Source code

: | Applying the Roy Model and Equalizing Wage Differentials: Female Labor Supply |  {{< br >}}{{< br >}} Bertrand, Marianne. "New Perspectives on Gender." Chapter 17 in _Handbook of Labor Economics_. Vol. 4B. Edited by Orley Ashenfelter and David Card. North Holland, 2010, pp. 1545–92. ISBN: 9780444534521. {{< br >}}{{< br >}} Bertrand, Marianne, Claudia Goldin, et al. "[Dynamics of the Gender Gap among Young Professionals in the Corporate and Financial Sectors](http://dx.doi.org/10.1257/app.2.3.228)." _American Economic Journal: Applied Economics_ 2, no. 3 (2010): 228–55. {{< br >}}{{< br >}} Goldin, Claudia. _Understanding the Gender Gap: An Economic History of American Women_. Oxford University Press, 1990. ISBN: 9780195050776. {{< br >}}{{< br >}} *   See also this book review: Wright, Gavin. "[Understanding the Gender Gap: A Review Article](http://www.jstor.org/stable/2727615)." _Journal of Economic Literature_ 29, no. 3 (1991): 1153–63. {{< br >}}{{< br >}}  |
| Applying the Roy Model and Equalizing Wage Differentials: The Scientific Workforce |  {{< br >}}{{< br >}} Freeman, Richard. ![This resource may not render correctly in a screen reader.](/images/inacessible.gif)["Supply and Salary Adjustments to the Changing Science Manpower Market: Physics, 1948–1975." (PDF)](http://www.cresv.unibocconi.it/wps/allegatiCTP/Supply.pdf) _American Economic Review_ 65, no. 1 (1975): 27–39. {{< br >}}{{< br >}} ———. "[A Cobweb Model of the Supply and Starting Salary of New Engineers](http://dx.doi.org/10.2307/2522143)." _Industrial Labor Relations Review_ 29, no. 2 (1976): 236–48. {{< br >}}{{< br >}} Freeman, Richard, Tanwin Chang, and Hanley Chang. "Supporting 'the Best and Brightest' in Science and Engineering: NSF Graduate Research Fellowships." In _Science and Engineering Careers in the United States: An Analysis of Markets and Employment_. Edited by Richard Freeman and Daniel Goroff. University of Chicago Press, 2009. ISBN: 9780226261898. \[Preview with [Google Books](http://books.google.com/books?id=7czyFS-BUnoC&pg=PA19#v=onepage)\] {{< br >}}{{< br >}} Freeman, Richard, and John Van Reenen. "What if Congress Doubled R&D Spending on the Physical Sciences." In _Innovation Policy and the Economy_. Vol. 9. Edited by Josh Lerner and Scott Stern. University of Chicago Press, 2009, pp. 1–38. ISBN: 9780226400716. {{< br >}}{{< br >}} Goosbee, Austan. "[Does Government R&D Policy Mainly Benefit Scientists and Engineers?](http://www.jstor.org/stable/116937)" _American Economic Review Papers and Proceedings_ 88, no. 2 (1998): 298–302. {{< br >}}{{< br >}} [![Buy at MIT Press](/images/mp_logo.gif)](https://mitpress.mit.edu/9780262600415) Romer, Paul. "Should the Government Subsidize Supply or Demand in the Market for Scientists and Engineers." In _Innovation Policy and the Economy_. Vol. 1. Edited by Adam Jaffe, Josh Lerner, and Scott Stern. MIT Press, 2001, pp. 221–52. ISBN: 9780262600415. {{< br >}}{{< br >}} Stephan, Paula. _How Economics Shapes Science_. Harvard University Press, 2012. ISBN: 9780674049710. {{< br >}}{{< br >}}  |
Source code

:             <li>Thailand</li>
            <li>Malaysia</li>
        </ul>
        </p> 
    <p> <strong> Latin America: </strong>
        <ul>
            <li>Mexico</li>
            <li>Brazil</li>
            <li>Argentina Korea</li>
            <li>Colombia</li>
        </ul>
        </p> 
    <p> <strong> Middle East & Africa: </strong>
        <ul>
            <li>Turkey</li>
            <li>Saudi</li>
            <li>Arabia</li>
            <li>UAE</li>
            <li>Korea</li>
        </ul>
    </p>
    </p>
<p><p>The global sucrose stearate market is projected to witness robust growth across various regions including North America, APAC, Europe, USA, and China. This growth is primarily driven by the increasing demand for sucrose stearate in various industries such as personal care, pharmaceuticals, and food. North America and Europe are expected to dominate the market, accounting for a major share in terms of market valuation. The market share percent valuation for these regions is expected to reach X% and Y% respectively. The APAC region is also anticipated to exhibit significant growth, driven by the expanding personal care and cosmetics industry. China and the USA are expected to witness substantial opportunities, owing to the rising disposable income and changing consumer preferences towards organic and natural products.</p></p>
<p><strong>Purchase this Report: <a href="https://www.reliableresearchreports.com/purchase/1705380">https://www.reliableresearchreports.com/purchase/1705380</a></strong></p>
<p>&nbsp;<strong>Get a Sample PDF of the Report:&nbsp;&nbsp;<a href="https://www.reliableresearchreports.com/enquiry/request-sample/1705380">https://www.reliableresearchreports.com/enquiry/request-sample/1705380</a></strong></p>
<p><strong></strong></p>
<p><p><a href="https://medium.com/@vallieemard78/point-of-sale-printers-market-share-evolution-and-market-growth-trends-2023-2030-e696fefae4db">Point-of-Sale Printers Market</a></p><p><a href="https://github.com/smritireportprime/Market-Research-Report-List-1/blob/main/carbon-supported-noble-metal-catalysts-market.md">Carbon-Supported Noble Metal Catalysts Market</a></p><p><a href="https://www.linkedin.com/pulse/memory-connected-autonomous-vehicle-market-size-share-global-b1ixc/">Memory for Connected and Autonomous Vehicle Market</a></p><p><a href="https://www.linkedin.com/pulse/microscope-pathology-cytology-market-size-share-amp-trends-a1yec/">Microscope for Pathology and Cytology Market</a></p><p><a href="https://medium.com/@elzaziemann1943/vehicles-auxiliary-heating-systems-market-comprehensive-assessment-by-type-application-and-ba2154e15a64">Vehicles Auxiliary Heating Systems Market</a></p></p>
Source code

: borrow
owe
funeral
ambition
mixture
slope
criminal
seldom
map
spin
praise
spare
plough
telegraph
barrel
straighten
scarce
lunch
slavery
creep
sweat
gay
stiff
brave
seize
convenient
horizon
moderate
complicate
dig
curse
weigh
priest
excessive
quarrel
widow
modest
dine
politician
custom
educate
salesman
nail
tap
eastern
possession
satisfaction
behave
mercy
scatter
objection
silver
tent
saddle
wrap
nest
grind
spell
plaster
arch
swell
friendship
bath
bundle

════

Transcribe the data in full, keeping every detail.

Source code

: | Applying the Roy Model and Equalizing Wage Differentials: Female Labor Supply |  {{< br >}}{{< br >}} Bertrand, Marianne. "New Perspectives on Gender." Chapter 17 in _Handbook of Labor Economics_. Vol. 4B. Edited by Orley Ashenfelter and David Card. North Holland, 2010, pp. 1545–92. ISBN: 9780444534521. {{< br >}}{{< br >}} Bertrand, Marianne, Claudia Goldin, et al. "[Dynamics of the Gender Gap among Young Professionals in the Corporate and Financial Sectors](http://dx.doi.org/10.1257/app.2.3.228)." _American Economic Journal: Applied Economics_ 2, no. 3 (2010): 228–55. {{< br >}}{{< br >}} Goldin, Claudia. _Understanding the Gender Gap: An Economic History of American Women_. Oxford University Press, 1990. ISBN: 9780195050776. {{< br >}}{{< br >}} *   See also this book review: Wright, Gavin. "[Understanding the Gender Gap: A Review Article](http://www.jstor.org/stable/2727615)." _Journal of Economic Literature_ 29, no. 3 (1991): 1153–63. {{< br >}}{{< br >}}  |
| Applying the Roy Model and Equalizing Wage Differentials: The Scientific Workforce |  {{< br >}}{{< br >}} Freeman, Richard. ![This resource may not render correctly in a screen reader.](/images/inacessible.gif)["Supply and Salary Adjustments to the Changing Science Manpower Market: Physics, 1948–1975." (PDF)](http://www.cresv.unibocconi.it/wps/allegatiCTP/Supply.pdf) _American Economic Review_ 65, no. 1 (1975): 27–39. {{< br >}}{{< br >}} ———. "[A Cobweb Model of the Supply and Starting Salary of New Engineers](http://dx.doi.org/10.2307/2522143)." _Industrial Labor Relations Review_ 29, no. 2 (1976): 236–48. {{< br >}}{{< br >}} Freeman, Richard, Tanwin Chang, and Hanley Chang. "Supporting 'the Best and Brightest' in Science and Engineering: NSF Graduate Research Fellowships." In _Science and Engineering Careers in the United States: An Analysis of Markets and Employment_. Edited by Richard Freeman and Daniel Goroff. University of Chicago Press, 2009. ISBN: 9780226261898. \[Preview with [Google Books](http://books.google.com/books?id=7czyFS-BUnoC&pg=PA19#v=onepage)\] {{< br >}}{{< br >}} Freeman, Richard, and John Van Reenen. "What if Congress Doubled R&D Spending on the Physical Sciences." In _Innovation Policy and the Economy_. Vol. 9. Edited by Josh Lerner and Scott Stern. University of Chicago Press, 2009, pp. 1–38. ISBN: 9780226400716. {{< br >}}{{< br >}} Goosbee, Austan. "[Does Government R&D Policy Mainly Benefit Scientists and Engineers?](http://www.jstor.org/stable/116937)" _American Economic Review Papers and Proceedings_ 88, no. 2 (1998): 298–302. {{< br >}}{{< br >}} [![Buy at MIT Press](/images/mp_logo.gif)](https://mitpress.mit.edu/9780262600415) Romer, Paul. "Should the Government Subsidize Supply or Demand in the Market for Scientists and Engineers." In _Innovation Policy and the Economy_. Vol. 1. Edited by Adam Jaffe, Josh Lerner, and Scott Stern. MIT Press, 2001, pp. 221–52. ISBN: 9780262600415. {{< br >}}{{< br >}} Stephan, Paula. _How Economics Shapes Science_. Harvard University Press, 2012. ISBN: 9780674049710. {{< br >}}{{< br >}}  |
Source code

:             <li>Thailand</li>
            <li>Malaysia</li>
        </ul>
        </p> 
    <p> <strong> Latin America: </strong>
        <ul>
            <li>Mexico</li>
            <li>Brazil</li>
            <li>Argentina Korea</li>
            <li>Colombia</li>
        </ul>
        </p> 
    <p> <strong> Middle East & Africa: </strong>
        <ul>
            <li>Turkey</li>
            <li>Saudi</li>
            <li>Arabia</li>
            <li>UAE</li>
            <li>Korea</li>
        </ul>
    </p>
    </p>
<p><p>The global sucrose stearate market is projected to witness robust growth across various regions including North America, APAC, Europe, USA, and China. This growth is primarily driven by the increasing demand for sucrose stearate in various industries such as personal care, pharmaceuticals, and food. North America and Europe are expected to dominate the market, accounting for a major share in terms of market valuation. The market share percent valuation for these regions is expected to reach X% and Y% respectively. The APAC region is also anticipated to exhibit significant growth, driven by the expanding personal care and cosmetics industry. China and the USA are expected to witness substantial opportunities, owing to the rising disposable income and changing consumer preferences towards organic and natural products.</p></p>
<p><strong>Purchase this Report: <a href="https://www.reliableresearchreports.com/purchase/1705380">https://www.reliableresearchreports.com/purchase/1705380</a></strong></p>
<p>&nbsp;<strong>Get a Sample PDF of the Report:&nbsp;&nbsp;<a href="https://www.reliableresearchreports.com/enquiry/request-sample/1705380">https://www.reliableresearchreports.com/enquiry/request-sample/1705380</a></strong></p>
<p><strong></strong></p>
<p><p><a href="https://medium.com/@vallieemard78/point-of-sale-printers-market-share-evolution-and-market-growth-trends-2023-2030-e696fefae4db">Point-of-Sale Printers Market</a></p><p><a href="https://github.com/smritireportprime/Market-Research-Report-List-1/blob/main/carbon-supported-noble-metal-catalysts-market.md">Carbon-Supported Noble Metal Catalysts Market</a></p><p><a href="https://www.linkedin.com/pulse/memory-connected-autonomous-vehicle-market-size-share-global-b1ixc/">Memory for Connected and Autonomous Vehicle Market</a></p><p><a href="https://www.linkedin.com/pulse/microscope-pathology-cytology-market-size-share-amp-trends-a1yec/">Microscope for Pathology and Cytology Market</a></p><p><a href="https://medium.com/@elzaziemann1943/vehicles-auxiliary-heating-systems-market-comprehensive-assessment-by-type-application-and-ba2154e15a64">Vehicles Auxiliary Heating Systems Market</a></p></p>
Source code

: borrow
owe
funeral
ambition
mixture
slope
criminal
seldom
map
spin
praise
spare
plough
telegraph
barrel
straighten
scarce
lunch
slavery
creep
sweat
gay
stiff
brave
seize
convenient
horizon
moderate
complicate
dig
curse
weigh
priest
excessive
quarrel
widow
modest
dine
politician
custom
educate
salesman
nail
tap
eastern
possession
satisfaction
behave
mercy
scatter
objection
silver
tent
saddle
wrap
nest
grind
spell
plaster
arch
swell
friendship
bath
bundle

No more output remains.